**GIVEN PROBLEM:** Copy the listing below verbatim, starting at the line that contains "pose: elev=346.8 azim=157.5" and continuing through its final line.

**INFORMATION PROVIDED:**
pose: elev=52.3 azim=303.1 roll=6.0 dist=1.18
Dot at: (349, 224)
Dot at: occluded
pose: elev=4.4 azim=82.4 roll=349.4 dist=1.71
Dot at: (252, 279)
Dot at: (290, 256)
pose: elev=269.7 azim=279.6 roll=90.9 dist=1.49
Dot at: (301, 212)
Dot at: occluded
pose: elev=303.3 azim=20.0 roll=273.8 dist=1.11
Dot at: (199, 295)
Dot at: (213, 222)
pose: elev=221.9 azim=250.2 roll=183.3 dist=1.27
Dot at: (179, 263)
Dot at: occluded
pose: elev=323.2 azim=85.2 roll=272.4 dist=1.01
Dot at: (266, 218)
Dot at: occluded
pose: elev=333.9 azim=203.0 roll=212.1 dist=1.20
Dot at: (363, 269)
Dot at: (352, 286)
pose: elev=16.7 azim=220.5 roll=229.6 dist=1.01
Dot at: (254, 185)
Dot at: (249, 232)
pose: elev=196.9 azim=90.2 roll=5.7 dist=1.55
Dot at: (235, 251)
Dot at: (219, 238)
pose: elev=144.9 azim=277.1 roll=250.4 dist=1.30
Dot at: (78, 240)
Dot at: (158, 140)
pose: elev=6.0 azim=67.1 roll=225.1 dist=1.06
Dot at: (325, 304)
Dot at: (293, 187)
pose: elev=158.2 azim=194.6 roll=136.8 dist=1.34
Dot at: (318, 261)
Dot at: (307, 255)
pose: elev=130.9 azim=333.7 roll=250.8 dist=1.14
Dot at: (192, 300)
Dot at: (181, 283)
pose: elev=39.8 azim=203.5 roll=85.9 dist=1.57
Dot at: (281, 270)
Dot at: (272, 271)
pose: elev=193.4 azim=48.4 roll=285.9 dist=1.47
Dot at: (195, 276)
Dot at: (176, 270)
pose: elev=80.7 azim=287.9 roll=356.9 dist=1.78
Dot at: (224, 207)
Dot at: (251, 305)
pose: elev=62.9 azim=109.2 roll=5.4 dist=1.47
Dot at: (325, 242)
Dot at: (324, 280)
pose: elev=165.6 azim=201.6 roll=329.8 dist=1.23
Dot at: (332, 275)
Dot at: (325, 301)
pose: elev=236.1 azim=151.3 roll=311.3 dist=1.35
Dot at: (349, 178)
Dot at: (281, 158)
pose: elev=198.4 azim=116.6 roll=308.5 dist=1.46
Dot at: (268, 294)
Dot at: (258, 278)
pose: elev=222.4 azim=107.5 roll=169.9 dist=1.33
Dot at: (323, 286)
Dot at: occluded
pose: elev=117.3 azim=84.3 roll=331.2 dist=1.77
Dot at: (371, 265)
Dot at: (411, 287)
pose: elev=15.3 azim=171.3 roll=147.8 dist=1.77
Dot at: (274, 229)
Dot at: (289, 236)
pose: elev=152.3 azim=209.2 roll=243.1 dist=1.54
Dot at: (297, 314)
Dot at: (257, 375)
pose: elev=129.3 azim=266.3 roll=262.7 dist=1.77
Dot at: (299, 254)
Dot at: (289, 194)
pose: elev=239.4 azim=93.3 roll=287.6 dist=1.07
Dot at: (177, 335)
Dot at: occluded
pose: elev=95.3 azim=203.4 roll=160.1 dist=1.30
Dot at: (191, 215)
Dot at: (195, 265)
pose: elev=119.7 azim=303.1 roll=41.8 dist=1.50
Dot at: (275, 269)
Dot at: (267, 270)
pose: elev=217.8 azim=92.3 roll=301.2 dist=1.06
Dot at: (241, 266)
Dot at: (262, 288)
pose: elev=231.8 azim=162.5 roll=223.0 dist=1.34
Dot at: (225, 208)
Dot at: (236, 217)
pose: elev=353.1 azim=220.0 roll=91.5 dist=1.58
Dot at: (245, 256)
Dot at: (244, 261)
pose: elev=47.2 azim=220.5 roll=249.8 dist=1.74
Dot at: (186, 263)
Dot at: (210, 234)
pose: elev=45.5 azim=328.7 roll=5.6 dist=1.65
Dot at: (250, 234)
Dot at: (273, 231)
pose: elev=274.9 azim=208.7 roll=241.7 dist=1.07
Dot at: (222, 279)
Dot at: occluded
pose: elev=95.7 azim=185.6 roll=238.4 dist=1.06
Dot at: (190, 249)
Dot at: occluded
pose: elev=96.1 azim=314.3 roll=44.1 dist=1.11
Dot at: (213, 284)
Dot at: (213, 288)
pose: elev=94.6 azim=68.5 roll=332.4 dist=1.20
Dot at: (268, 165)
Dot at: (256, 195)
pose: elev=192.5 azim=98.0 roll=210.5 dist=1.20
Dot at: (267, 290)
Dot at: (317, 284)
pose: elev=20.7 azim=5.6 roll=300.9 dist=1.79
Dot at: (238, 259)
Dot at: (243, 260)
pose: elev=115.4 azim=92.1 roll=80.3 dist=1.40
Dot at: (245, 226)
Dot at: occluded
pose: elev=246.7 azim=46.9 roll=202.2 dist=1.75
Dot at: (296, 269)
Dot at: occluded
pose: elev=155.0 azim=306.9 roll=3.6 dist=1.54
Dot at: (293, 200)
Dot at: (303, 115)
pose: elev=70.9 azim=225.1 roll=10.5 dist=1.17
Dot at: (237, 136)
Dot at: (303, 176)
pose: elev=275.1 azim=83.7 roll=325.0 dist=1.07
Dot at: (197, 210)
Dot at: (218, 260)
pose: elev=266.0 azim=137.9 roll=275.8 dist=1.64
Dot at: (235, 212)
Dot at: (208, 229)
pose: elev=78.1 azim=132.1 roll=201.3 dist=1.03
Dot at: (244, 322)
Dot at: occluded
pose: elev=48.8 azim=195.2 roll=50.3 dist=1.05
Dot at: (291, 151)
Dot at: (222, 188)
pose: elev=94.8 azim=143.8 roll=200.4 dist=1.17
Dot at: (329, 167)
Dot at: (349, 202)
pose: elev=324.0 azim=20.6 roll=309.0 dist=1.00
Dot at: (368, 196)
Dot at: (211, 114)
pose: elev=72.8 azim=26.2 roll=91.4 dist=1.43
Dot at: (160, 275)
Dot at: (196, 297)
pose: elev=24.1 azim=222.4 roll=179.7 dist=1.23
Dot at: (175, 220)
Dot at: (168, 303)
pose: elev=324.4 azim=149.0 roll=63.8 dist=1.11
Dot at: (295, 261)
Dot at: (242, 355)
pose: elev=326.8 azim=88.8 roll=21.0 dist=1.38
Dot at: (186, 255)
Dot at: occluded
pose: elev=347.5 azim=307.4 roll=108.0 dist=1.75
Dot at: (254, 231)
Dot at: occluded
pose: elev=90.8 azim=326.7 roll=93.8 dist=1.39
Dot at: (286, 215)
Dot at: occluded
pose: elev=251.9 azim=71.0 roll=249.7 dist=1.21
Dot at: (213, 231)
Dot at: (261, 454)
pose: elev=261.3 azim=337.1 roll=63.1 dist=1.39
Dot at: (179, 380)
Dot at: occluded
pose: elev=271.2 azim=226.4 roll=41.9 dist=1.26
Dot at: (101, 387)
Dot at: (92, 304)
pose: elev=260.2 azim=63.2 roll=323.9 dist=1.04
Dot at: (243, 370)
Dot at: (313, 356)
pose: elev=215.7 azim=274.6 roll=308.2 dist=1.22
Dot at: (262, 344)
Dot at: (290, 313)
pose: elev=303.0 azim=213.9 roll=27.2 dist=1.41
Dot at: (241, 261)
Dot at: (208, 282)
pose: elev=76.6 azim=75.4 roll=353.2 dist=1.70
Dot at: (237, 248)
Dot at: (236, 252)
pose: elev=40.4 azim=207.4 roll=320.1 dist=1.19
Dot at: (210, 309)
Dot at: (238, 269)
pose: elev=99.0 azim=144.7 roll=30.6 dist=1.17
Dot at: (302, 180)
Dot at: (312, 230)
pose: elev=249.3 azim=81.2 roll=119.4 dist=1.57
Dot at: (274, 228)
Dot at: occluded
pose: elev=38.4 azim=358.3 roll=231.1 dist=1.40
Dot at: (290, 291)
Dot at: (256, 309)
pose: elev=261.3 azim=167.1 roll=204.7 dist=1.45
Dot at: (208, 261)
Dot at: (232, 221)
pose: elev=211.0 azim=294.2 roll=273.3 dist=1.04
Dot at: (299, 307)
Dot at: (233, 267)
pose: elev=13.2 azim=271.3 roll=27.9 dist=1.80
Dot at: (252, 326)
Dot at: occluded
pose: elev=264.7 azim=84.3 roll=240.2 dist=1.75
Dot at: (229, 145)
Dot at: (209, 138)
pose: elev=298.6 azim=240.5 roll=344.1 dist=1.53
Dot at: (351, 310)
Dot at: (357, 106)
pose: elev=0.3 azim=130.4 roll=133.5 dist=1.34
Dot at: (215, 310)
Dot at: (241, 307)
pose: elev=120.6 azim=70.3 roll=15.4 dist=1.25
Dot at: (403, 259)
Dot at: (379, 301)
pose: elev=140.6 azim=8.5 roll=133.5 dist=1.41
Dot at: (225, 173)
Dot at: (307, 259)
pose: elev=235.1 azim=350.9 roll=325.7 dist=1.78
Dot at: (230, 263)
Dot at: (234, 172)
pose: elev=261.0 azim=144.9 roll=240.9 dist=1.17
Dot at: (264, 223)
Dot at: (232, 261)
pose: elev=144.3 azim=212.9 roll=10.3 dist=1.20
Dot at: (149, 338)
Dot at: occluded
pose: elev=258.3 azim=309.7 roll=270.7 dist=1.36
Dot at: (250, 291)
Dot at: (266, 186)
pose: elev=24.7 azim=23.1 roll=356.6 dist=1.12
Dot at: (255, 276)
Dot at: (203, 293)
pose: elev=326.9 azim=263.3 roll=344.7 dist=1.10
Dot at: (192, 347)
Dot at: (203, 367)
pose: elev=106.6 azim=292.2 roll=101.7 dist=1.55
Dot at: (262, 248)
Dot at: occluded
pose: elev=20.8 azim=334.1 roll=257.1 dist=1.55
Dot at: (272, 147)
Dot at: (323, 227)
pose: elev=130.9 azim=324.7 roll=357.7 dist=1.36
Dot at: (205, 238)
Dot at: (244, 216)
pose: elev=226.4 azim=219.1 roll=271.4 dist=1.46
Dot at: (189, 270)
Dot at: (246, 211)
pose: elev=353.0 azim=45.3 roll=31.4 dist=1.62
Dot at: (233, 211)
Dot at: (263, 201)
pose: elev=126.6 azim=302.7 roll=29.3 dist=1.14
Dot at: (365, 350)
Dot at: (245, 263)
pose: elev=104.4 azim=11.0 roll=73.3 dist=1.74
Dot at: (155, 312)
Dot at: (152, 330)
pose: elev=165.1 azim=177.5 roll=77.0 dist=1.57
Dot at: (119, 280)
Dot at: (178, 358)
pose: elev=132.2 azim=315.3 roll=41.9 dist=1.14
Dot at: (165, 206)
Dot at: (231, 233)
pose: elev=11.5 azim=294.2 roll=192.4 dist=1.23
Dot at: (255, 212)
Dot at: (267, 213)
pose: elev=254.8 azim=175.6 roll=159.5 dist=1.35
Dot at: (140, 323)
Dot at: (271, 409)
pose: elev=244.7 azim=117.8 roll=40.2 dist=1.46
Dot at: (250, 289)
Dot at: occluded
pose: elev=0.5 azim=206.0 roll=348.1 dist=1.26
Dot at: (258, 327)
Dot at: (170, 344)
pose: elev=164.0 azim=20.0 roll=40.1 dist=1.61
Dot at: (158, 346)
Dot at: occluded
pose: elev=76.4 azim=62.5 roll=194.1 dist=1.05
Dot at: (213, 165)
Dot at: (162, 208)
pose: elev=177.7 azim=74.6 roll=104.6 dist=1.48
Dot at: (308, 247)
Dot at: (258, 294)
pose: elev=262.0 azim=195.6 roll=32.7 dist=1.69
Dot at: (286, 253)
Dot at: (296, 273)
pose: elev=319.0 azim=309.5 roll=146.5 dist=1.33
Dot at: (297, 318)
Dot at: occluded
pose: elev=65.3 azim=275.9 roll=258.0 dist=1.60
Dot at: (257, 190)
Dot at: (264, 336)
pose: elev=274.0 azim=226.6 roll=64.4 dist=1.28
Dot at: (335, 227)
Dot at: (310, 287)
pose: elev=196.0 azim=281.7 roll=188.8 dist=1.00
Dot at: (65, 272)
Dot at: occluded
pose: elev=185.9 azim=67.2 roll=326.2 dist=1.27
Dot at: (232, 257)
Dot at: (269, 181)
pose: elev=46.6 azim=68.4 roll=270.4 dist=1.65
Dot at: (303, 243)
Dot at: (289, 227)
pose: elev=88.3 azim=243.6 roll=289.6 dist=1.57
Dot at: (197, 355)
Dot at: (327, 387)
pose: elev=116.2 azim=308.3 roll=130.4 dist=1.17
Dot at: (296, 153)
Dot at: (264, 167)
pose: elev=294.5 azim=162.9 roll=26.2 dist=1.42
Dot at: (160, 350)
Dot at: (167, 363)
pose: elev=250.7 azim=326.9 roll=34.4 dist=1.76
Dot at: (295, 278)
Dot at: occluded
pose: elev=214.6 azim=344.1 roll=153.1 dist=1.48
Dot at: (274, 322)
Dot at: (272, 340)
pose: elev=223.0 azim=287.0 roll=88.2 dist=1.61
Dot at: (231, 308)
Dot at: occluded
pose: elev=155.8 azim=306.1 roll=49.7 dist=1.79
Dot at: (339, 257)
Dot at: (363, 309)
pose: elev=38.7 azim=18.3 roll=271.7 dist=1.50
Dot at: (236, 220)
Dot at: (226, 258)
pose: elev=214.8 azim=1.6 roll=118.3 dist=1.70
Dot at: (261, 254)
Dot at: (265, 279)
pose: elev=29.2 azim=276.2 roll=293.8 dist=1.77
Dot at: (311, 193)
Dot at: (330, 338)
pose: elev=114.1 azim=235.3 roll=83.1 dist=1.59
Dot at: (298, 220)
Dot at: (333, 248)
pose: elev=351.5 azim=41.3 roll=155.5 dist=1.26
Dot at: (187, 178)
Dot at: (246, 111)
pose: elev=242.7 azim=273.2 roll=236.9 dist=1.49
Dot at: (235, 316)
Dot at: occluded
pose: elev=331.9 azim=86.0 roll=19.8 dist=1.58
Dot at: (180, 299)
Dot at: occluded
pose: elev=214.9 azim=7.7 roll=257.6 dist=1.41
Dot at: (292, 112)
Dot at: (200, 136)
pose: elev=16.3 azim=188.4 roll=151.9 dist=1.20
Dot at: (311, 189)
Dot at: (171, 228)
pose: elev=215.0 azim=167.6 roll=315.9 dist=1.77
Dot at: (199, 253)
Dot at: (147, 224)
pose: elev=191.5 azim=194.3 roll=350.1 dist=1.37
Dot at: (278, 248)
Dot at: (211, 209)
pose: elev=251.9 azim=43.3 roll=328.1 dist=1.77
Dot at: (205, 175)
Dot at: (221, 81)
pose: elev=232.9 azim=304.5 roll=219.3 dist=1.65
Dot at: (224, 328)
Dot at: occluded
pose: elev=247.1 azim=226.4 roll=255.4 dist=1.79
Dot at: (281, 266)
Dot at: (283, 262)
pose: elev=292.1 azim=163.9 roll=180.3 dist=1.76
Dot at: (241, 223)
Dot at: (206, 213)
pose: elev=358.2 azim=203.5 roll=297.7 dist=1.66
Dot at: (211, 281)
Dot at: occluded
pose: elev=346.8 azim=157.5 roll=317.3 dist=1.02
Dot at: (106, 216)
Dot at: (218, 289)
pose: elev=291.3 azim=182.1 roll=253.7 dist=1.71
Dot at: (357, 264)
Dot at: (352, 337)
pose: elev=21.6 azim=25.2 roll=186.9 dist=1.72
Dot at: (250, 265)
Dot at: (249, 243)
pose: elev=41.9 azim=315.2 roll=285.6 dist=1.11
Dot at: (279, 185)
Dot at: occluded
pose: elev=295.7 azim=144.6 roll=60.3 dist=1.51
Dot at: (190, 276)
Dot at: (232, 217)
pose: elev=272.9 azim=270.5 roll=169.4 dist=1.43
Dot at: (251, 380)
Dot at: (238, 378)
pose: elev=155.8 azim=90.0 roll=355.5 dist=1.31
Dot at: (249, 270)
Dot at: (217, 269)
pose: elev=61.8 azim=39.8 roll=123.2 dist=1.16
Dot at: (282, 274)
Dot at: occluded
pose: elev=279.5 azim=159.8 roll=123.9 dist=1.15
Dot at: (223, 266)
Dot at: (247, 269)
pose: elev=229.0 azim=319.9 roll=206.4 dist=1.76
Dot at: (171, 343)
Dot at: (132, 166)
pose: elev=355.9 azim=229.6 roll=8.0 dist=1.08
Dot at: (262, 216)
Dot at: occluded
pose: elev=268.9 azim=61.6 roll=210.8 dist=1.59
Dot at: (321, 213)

**OUTPUT FOR THIS EXERCISE:**
pose: elev=346.8 azim=157.5 roll=317.3 dist=1.02
Dot at: (106, 216)
Dot at: (218, 289)
pose: elev=291.3 azim=182.1 roll=253.7 dist=1.71
Dot at: (357, 264)
Dot at: (352, 337)
pose: elev=21.6 azim=25.2 roll=186.9 dist=1.72
Dot at: (250, 265)
Dot at: (249, 243)
pose: elev=41.9 azim=315.2 roll=285.6 dist=1.11
Dot at: (279, 185)
Dot at: occluded
pose: elev=295.7 azim=144.6 roll=60.3 dist=1.51
Dot at: (190, 276)
Dot at: (232, 217)
pose: elev=272.9 azim=270.5 roll=169.4 dist=1.43
Dot at: (251, 380)
Dot at: (238, 378)
pose: elev=155.8 azim=90.0 roll=355.5 dist=1.31
Dot at: (249, 270)
Dot at: (217, 269)
pose: elev=61.8 azim=39.8 roll=123.2 dist=1.16
Dot at: (282, 274)
Dot at: occluded
pose: elev=279.5 azim=159.8 roll=123.9 dist=1.15
Dot at: (223, 266)
Dot at: (247, 269)
pose: elev=229.0 azim=319.9 roll=206.4 dist=1.76
Dot at: (171, 343)
Dot at: (132, 166)
pose: elev=355.9 azim=229.6 roll=8.0 dist=1.08
Dot at: (262, 216)
Dot at: occluded
pose: elev=268.9 azim=61.6 roll=210.8 dist=1.59
Dot at: (321, 213)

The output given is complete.